The new union says bosses are retaliating. Leadership says workers are creating 'false narratives.'

Facebook: MN350

MN350, a progressive climate advocacy organization, trumpeted the January unveiling of the People’s Climate & Equity Plan, a localized version of the Green New Deal it helped draft with like-minded orgs. The press release announcing it references "union apprenticeships," "higher-paying union jobs," and "access [to] union careers.” 

Unsurprisingly, the 12-year-old Minneapolis nonprofit is the type of place that attracts workers with favorable views of the labor movement. “We see ourselves as a community-led and volunteer-powered climate justice group, with an explicitly pro-union organizing posture,” says Andy Pearson, a nine-year MN350 vet who specializes in pipeline resistance. 

This past spring, union activity began bubbling inside the offices of MN350. Talks began in April with Workers United, an affiliate of Service Employees International Union, and 10 out of 10 staffers had signed union cards by June.
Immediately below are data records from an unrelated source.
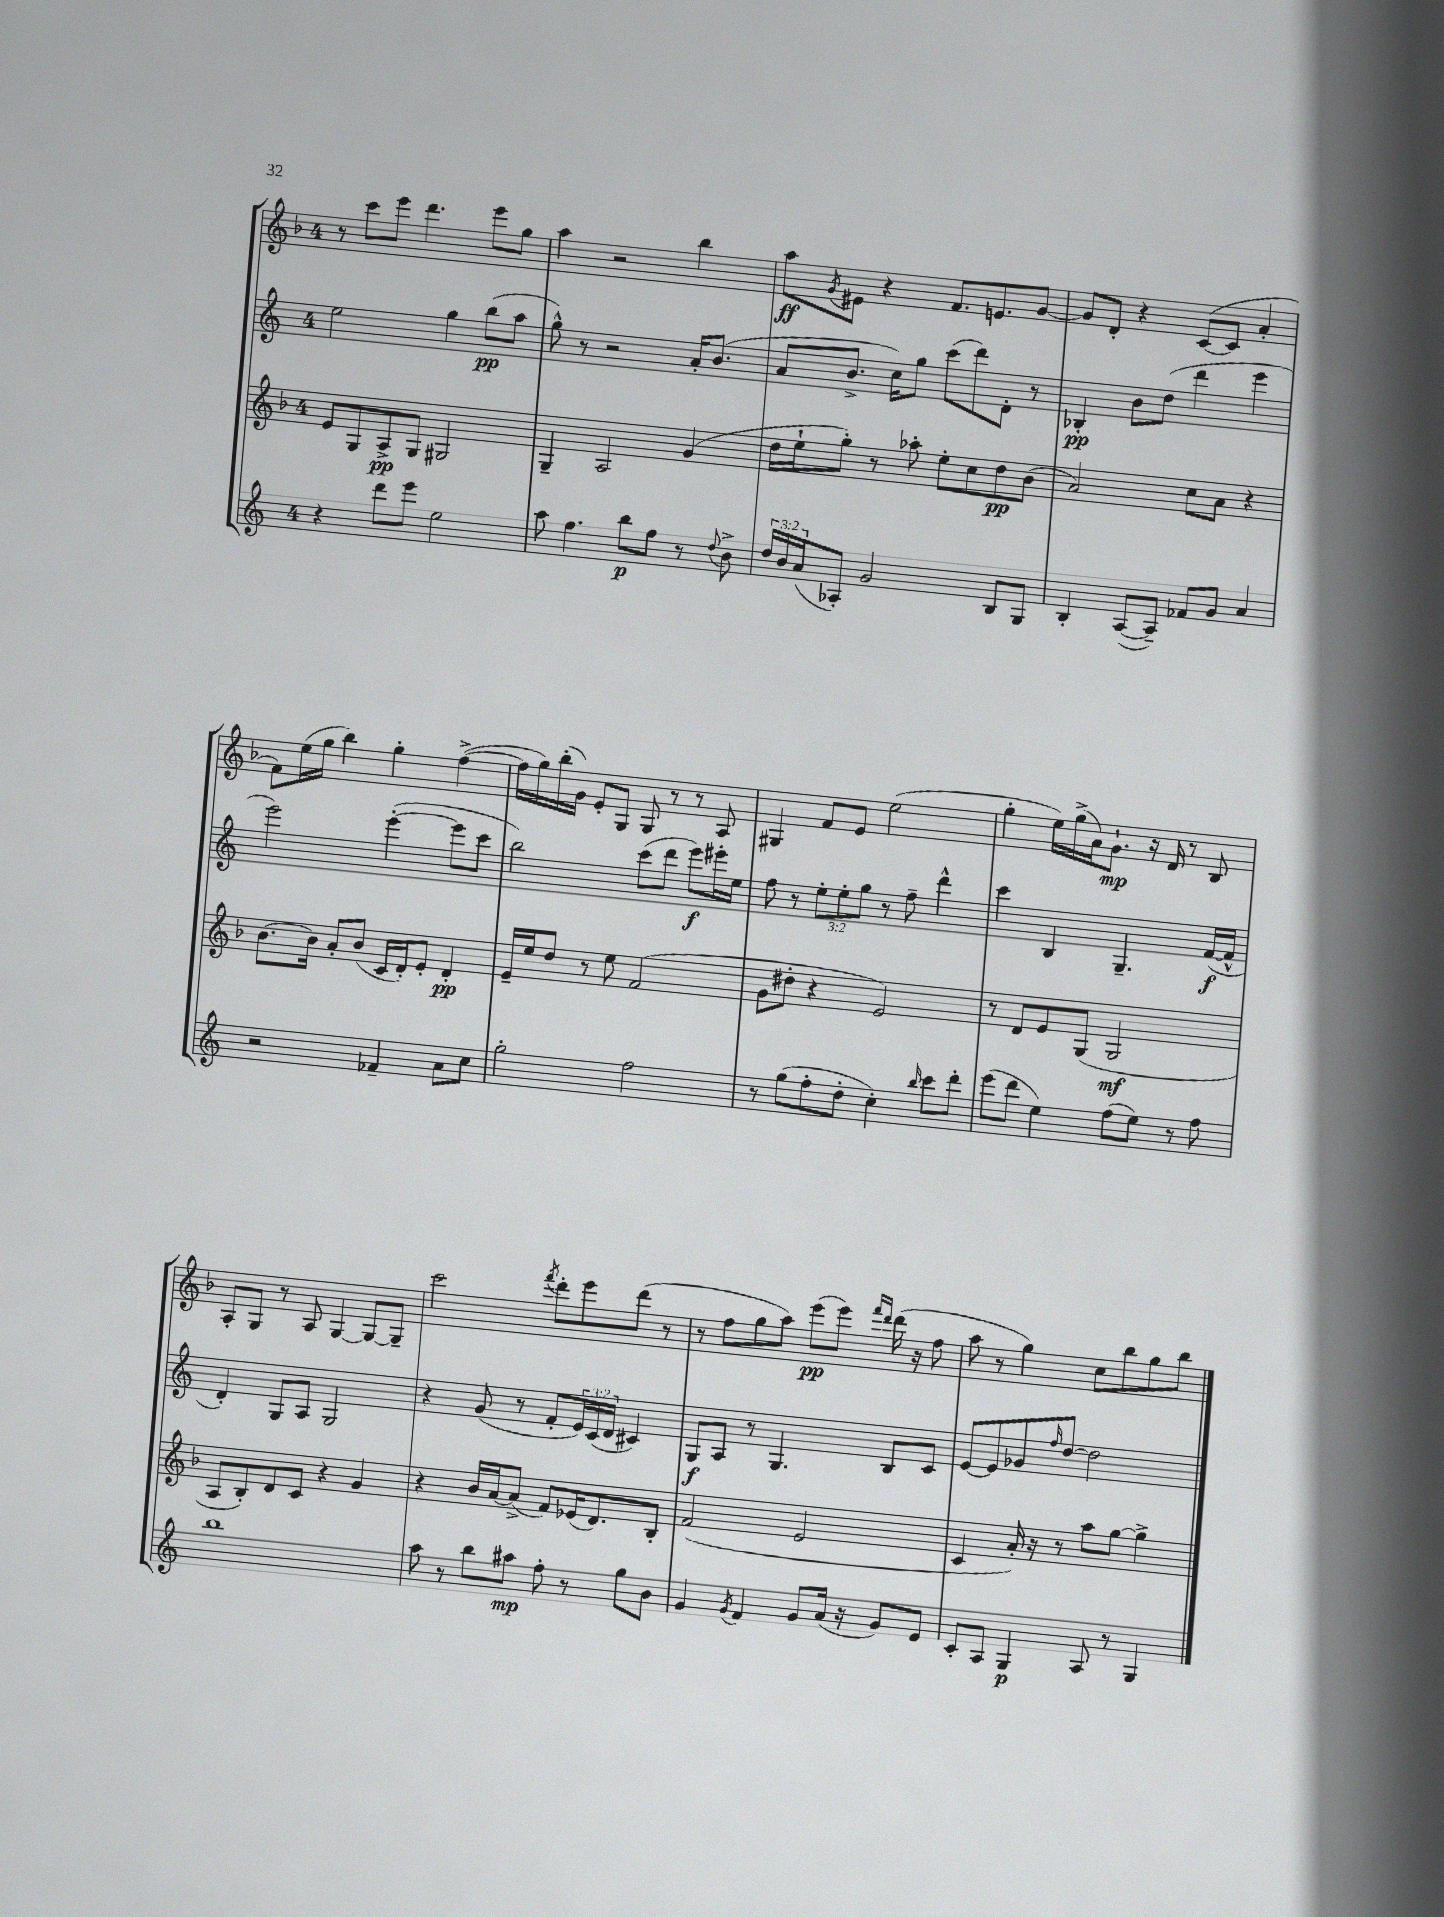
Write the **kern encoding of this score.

**kern	**kern	**kern	**kern
*staff4	*staff3	*staff2	*staff1
*clefG2	*clefG2	*clefG2	*clefG2
*k[]	*k[b-]	*k[]	*k[b-]
*M4/4	*M4/4	*M4/4	*M4/4
4r	8e	2ee	8r
.	8G	.	8ccc
8ddd	8A^	.	8eee
8eee	8G	.	4.ddd
2ee	2G#	4gg	.
.	.	(8bb	8eee
.	.	8aa	8gg
=	=	=	=
8aa	4G~	8gg^^)	4aa
4.ff	.	8r	.
.	2A	2r	2r
8bb	.	.	.
8ff	.	.	.
8r	(4g	16a'	4bb-
.	.	(8.b	.
8qqdd	.	.	.
8b^	.	.	.
=	=	=	=
24dd	16dd	8a	8aa
24b	.	.	.
.	16ee`	.	.
(24a	.	.	.
.	.	.	8qg
8A-')	8gg')	8.b^	8e#
2g	8r	.	4r
.	.	16cc)	.
.	8aa-'	8gg	.
.	8ee'	(8ccc	8.f
.	8cc	8ddd)	.
.	.	.	8.e
8B	8dd	8d'	.
8G	(8b-	8r	[8g
=	=	=	=
4B'	2a)	4B-'	8g]
.	.	.	8d'
([8A	.	8b	4r
8A~])	.	(8dd	.
8f-	8cc	4ddd	([8c
8g	8a	.	8c]
4a	4r	4eee	4a'
=	=	=	=
2r	[8.b-	2eee)	8f)
.	.	.	(16ee
.	16b-]	.	16gg
.	8a'	.	4bb-)
.	(8b-	.	.
4f-~	16c	([4eee'	4gg'
.	16d')	.	.
.	8e'	.	.
8a	4d'	8eee]	([4ff^
8cc	.	8ccc	.
=	=	=	=
2gg'	16e~	2bb)	16ff]
.	16ee	.	16gg)
.	8dd	.	(16bb-'
.	.	.	16g)
.	8r	.	8e'
.	8ee	.	8G
2ff	(2f	(8ccc	8G
.	.	8ddd	8r
.	.	8eee)	8r
.	.	16eee#'	8A
.	.	16ee	.
=	=	=	=
8r	8g	8ff	4G#
(8gg	8dd#'	8r	.
8ff'	4r	12ee'	8f
.	.	12ee'	.
8dd'	.	.	8e
.	.	12gg	.
4cc')	2e)	8r	(2ee
.	.	8ff~	.
16qqbb	.	.	.
8ccc	.	4ddd^^	.
8ddd'	.	.	.
=	=	=	=
(8eee	8r	4ccc	4gg'
8ddd	8d	.	.
4ee)	8e	4B	16ee)
.	.	.	(16gg^
.	(8G	.	16a)
.	.	.	8.g`
(8ff	2G	4.G~	.
8ee)	.	.	16r
.	.	.	16d
8r	.	.	8r
8ff	.	([16f	8B-
.	.	16f^^]	.
=	=	=	=
1bb	8A	4d')	8A'
.	8B-')	.	8G
.	8d	8G	8r
.	8c	8A	8A
.	4r	2G	[4G
.	4g	.	8G_
.	.	.	8G~]
=	=	=	=
8aa	4r	4r	2ccc
8r	.	.	.
8bb	16b-	(8g	.
.	[16a	.	.
8aa#	(8a^]	8r	.
.	.	.	8qfff
8ff'	8f)	8f'	8ddd'
8r	(16e-	24e)	8eee
.	.	(24c	.
.	8.d)	.	.
.	.	24d	.
8gg	.	4c#)	(8ddd
8b	8B-'	.	8r
=	=	=	=
4g	(2f	8G	8r
.	.	8A	8ff
8qg	.	.	.
4f	.	8r	8gg
.	.	4.G	8aa)
8g	2e	.	(8eee
(16a	.	.	8eee)
16r	.	.	.
.	.	.	16qqfff
.	.	.	16qqddd
8g)	.	8B	(16ddd
.	.	.	16r
8e	.	8c	8ff
=	=	=	=
8c'	4c	[8e	8aa
8A	.	8e]	8r
4G	16a')	8g-	4gg)
.	16r	.	.
.	.	16qqff	.
.	8r	[8dd	.
8A	8aa	2dd]	8cc
8r	[8gg	.	8bb-
4G	4gg^]	.	8gg
.	.	.	8bb-
==	==	==	==
*-	*-	*-	*-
The next step—presenting your union to the bosses—tends to work two ways: voluntary recognition, which sidesteps surplus rigmarole, or, failing that, scheduling an election to be overseen by the National Labor Relations Board.

MN350 leadership opted to recognize its unionizing workforce, but instead of clearing the runway for contract negotiations, things reportedly got messy. Fast. 

“That voluntary recognition has yet to be affirmed to the NLRB; our leadership is withholding that affirmation,” Pearson says. “We’re very confused by it and, of course, we’re frustrated.”

Pearson says signs of acrimony appeared within days of the union reveal, alleging that management asked for concessions like: waiving the right to file objections with the NLRB, waiving the right to strike, and even waiving the right to talk publicly about the union with supporters. “Over the last year staff has been told they’ll be fired or disciplined if they communicate with our board of directors,” he says.

Then, on August 1, MN350 slapped Pearson with a formal disciplinary warning and, that same day, terminated Nancy Beaulieu, a MN350 organizer who has worked on treaty rights for the past six years. Pearson says he can’t get into specifics, but he describes both actions as “bogus” and “clearly related to union activity.” (Beaulieu agrees with that characterization.)

In response to the union’s airing of that turmoil, the Giniw Collective, an Indigenous women/two-spirit-led environmental justice org founded by tribal attorney and MN350 board member Tara Houska, publicly accused Pearson of “racist, tokenizing, underhanded patterns of engaging the frontline communities & BIPOC folks.” (Beaulieu, a citizen of the Leech Lake Band of Ojibwe, strongly disagrees with that characterization.) 

Theresa “Tee” McClenty, MN350’s newish executive director, tells Racket that there’s “a false narrative circulating about the board and me regarding unionization.” She reiterated her support of the union, adding that Pearson and Beaulieu were “not disciplined due to unionization at all,” though she declined to elaborate due to confidentiality concerns. “I still value the power of unions but not when they create false narratives,” she adds. Speaking generally, McClenty reports that “yes, absolutely I've experienced [racism] and continue to” as a Black woman in the workplace.

“There’s no false narrative; there’s animosity and retaliation for our union efforts,” Beaulieu counters. Her union has filed a complaint with the NLRB, and is “urgently” seeking the reinstatement of Beaulieu, the expungement of Pearson’s disciplinary writeup, and “a full investigation into internal working conditions at MN350,” Pearson says. 

Meanwhile, Beaulieu says the treaty-rights campaign she helmed since 2017 has been mothballed: “We’ve worked for over five years, and we’re winning… now everything I worked for is gone now.” 

“All we’re asking for is fair discipline, and an environment where we feel safe, heard, and part of the big decisions,” Beaulieu continues. “We’re the ones with our boots on the ground; we built MN350, and ya know what? We’re a movement, not a corporation—we need a leader, not a boss. I know we’re going to win.”